REQUIREMENT A:
Return the part of the cookie dough passage starting with "Stiffer, then stickier" and going on through "sticky and soft.", copied word for word.
REQUIREMENT B:
Render this sentence from the cookie dough passage in Spanish: "Wetter dough tends to spread more because it flows a little bit, like liquid."

As we add more water to the flour, the flour becomes less dependent on butter for water. In fact, it’s already formed some gluten by the time it’s added to the butter. The flour doesn’t need as much surface area to absorb water, so the dough forms more before the mixture becomes sandy.

Stiffer, then stickier dough
The doughs’ consistencies also changed as we added more water. The doughs with 1/2 and 1 tsp additional water were noticeably stiffer than the control and quite nice to work with. Beyond 1 tsp, however, the doughs became soft, more like bread dough than cookie dough. As you can see in the photo above, the 1-Tbsp dough was a little shaggy.
The more water we add to the flour, the more gluten forms in the dough. With 1/2 and 1 tsp water, enough gluten developed to lend the dough noticeable structure and strength. Beyond that, the additional gluten started to render the dough sticky and soft.


More spread during baking
As you can see in the photos above, the cookies with water spread more as they baked. The spread was more obvious in earlier tests that added more than two tablespoons of water to each third-cup portion of flour, but you can see the spread in the angled edges and flatness of the 1-Tbsp cookies. The spread is consistent with the stickier dough we observed. Wetter dough tends to spread more because it flows a little bit, like liquid. The more water in the dough, the more it has spread by the time the cookies have set. You can also see the difference inside the cookie, with the darker coloring inside the cookies with more water. The color homogenized disappeared after a day or so, suggesting that the cookies with more water hadn’t dried as much as the control cookies in the oven.

SOURCE INFORMATION:
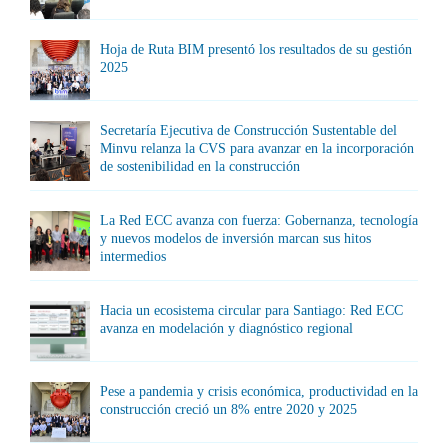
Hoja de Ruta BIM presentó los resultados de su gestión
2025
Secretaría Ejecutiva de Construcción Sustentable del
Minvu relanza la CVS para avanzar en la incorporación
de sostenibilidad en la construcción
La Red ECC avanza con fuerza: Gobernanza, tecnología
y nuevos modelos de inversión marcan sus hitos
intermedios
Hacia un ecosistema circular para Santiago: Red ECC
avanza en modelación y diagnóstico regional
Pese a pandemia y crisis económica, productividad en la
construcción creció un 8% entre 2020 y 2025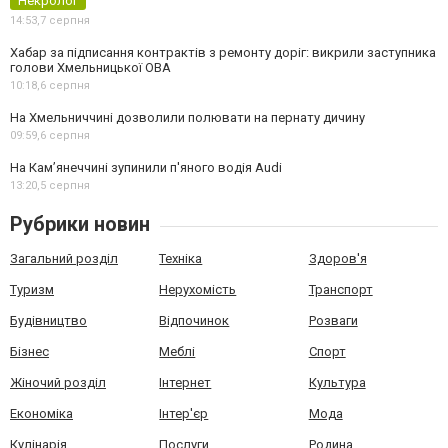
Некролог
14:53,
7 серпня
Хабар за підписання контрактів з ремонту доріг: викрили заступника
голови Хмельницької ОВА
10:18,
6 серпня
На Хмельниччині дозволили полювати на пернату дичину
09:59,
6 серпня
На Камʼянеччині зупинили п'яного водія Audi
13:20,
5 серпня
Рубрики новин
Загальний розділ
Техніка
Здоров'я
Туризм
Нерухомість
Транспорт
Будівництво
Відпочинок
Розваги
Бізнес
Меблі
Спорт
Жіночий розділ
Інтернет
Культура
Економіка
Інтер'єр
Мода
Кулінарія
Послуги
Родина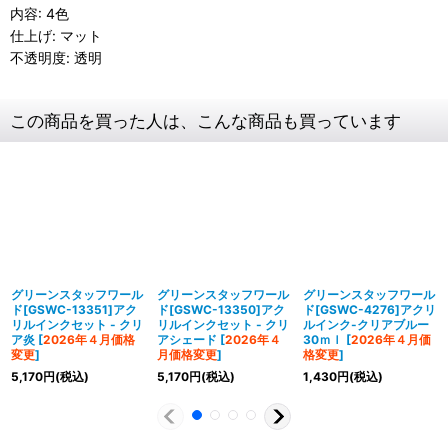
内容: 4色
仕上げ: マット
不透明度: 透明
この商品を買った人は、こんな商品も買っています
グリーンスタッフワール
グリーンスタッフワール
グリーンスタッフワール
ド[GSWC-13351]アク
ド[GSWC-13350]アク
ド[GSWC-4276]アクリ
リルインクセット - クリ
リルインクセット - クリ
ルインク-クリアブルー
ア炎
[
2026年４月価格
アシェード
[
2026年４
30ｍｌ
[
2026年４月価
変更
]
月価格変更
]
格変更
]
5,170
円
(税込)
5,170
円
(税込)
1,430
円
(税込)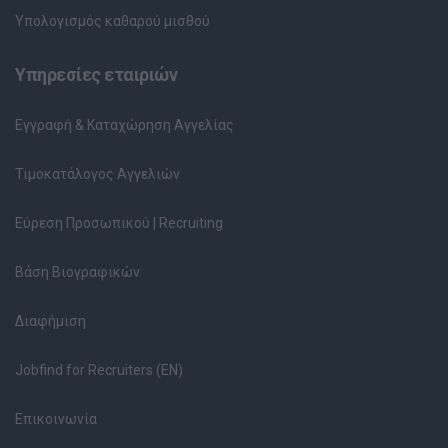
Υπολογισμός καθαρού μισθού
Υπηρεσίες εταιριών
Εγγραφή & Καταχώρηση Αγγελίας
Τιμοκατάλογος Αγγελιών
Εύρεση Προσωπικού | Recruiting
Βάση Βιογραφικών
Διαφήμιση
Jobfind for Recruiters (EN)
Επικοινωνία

TASK ANSWER A:
Stiffer, then stickier dough
The doughs’ consistencies also changed as we added more water. The doughs with 1/2 and 1 tsp additional water were noticeably stiffer than the control and quite nice to work with. Beyond 1 tsp, however, the doughs became soft, more like bread dough than cookie dough. As you can see in the photo above, the 1-Tbsp dough was a little shaggy.
The more water we add to the flour, the more gluten forms in the dough. With 1/2 and 1 tsp water, enough gluten developed to lend the dough noticeable structure and strength. Beyond that, the additional gluten started to render the dough sticky and soft.

TASK ANSWER B:
La masa más húmeda tiende a extenderse más porque fluye un poco, como un líquido.